I start having doubts when I’m actually at the cliff. The thought of jumping off seems insane now.
“Alright,” Caelum says. “I’m going to go down there and make a force field sort of thing so when you drop into it, it’ll slow your fall.” With that, he takes a running leap off the rock. After a minute I hear an echoing “I’m okay” from below.
We all stand there, unwilling to go first. Finally, Terra steps forward. “Best to get it over with.” She says and gulping, jumps. Again, a minute passes before we hear her yelling.
“Come Maple, Sparky,” Stella says, “You will go next.” She too, jumps.
Sparky, I’m not sure the fear part of his brain is hardwired right, laughs manically and leaps off. After we get the assuring call, Maple looks at me and I nod encouragingly. She squeezes her eyes tight, and drops. I hear cheering and I breathe a quiet sigh of relief. I turn to Coal.
As I suspected, he backs up a step, shaking his head. “No way.” He says. Ignoring him, I grab his hand and yank him over.
“Yes.” I state, pulling him over to the cliff edge.
He frowns and steps away. “No-” Before he can say anything else, I ram into him and we both tumble off the cliff. Everything pauses for a second. It occurs to me that my arms are tangled into Coal’s, which is strange because my first thought should be that I’m in the air above a thousand foot drop. I think I need to re-organize my priorities. Then the ground starts to grow larger with increasingly terrifying speed and my heart jumps into my throat.
I’m just going to say, whoever those people are who enjoy skydiving and bungee jumping and all that stuff are crazy. There is nothing even remotely fun about falling to your death. Absolutely nothing. I twist and spin in the air wildly, buffeted by the wind. My eyes are streaming, and I’m pretty sure I’m screaming, but my voice is ripped away by the air rushing past. Then it feels like I’ve smashed through a layer of pillows and I hit the ground ever so gracefully on my back with a hard whump, and my eyes flash white for a second with the impact.
“Ow.” I moan. Pushing myself up, I blink my eyes, looking for Coal. He’s lying on the ground next to me, in the same bug-on-a-windshield position. He makes an annoyed groaning noise, mumbling out something incoherent, but it sounds like it contains about every swear word on the planet. “Get up you wimp,” I say and pull him to his feet.
“Are you okay?” Terra rushes up. “We didn’t land nearly as hard.”
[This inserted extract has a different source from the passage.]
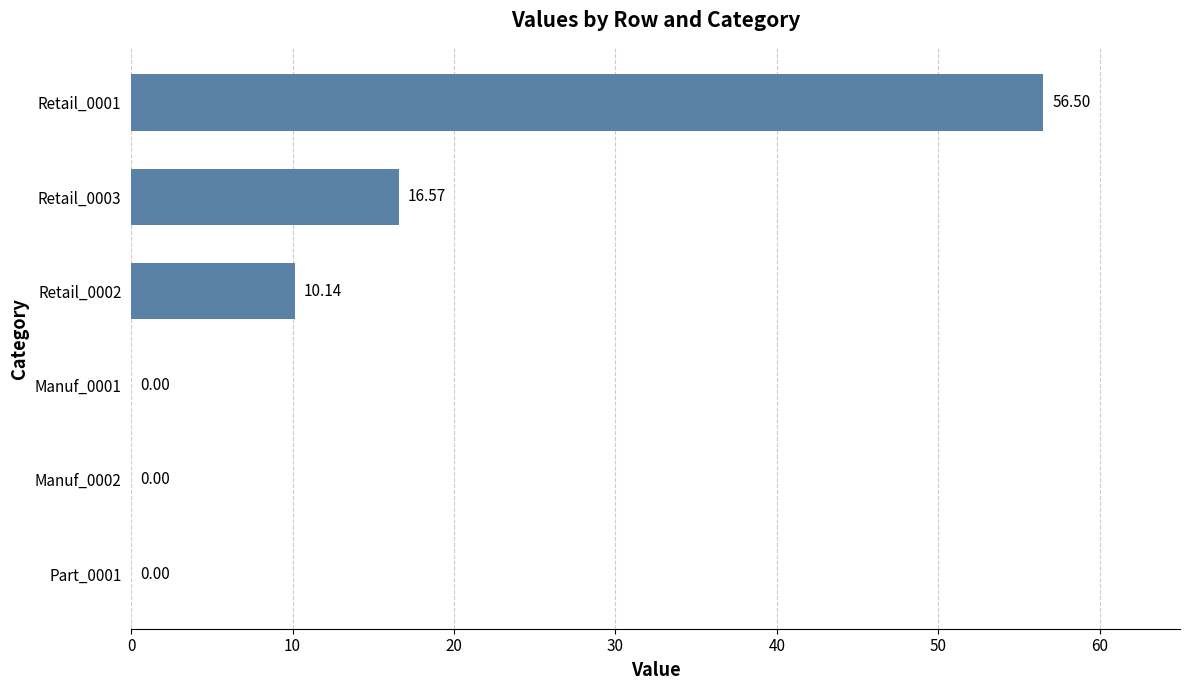

What is the sum of all values?

83.2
“Is that so?” I turn to Caelum.
He glances down guiltily, frowning slightly, and looks away. “I didn’t expect you two to come down at the same time,” he mumbles. “You’re fine though, right?”
“Yep,” I say, though my body feels like it got tossed into a grinder. “Now let’s keep moving.”
We travel until nightfall again, Stella and Maple picking berries and things as we go. I don’t find any source of running water, but I collect the dew drops from the leaves. We stop at the base of the mountain. Terra makes the well thing in the ground again and I dump the water into in gratefully. It never ceases to fascinate me how the earth just crumbles away at her will.
I look at Coal. He grabs some sticks and lights them on fire with a flash and crackle, like fireworks. He’s looking at Caelum with a triumphant gleam in his eye, but I catch his attention and mouth, show off. He smiles a little bit. I take it. It’s the most I’ve gotten in three days. I sit down, enjoying the warmth. For once it doesn’t take long for me to fall asleep.